ASUS has announced that overclock or using its latest ROG Maximus XII Apex motherboard have been able to break a number of world records and land multiple first place scores. The first of the benchmark records that ASUS is bragging about involves the overclocking of an Intel Core i9-10900K processor up to 7.7 GHz on all 10 scores.
ASUS wrote, "Because of the ongoing global situation, ASUS was unable to host its traditional overclocking gathering this year, so instead a smaller session took place at the ASUS headquarters in Taiwan, with local overclockers Jon 'Elmore' Sandstrom and Pieter 'Massman' Plaisier working alongside internal ASUS experts.
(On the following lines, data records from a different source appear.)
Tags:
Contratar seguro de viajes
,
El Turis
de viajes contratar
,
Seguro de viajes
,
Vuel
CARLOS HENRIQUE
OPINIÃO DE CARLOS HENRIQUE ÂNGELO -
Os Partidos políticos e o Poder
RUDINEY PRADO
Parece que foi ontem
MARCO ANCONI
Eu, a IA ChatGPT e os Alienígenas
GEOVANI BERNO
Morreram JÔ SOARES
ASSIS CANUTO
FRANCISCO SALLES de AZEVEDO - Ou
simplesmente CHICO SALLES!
Using a liquid-helium setup, the group managed to shatter the Intel Core architecture frequency record, the single-core Geekbench 4 record, and took global first-place positions in 10-core categories for Geekbench 3, Cinebench R15, and wPrime 32M."
Another of the records set using the ASUS motherboard also used G.Skill memory to hit a new DDR4-memory-overclocking-frequency record of 6666 MHz. 3DMark records are also broken using a system running the ASUS motherboard, and a number of other benchmark records fell as well. The full list of benchmark records set using ASUS hardware can be seen in the chart below.
The ROG Maximus XII Apex motherboard was designed specifically to give overclocking enthusiasts "unrestrained power over Intel tenth-generation processors." The board has a six-layer PCB that's optimized for overclocking and uses 16 teamed power stages with all that all supply CPU Vcore. The board also uses a massive heat sink to keep it cool while overclocking.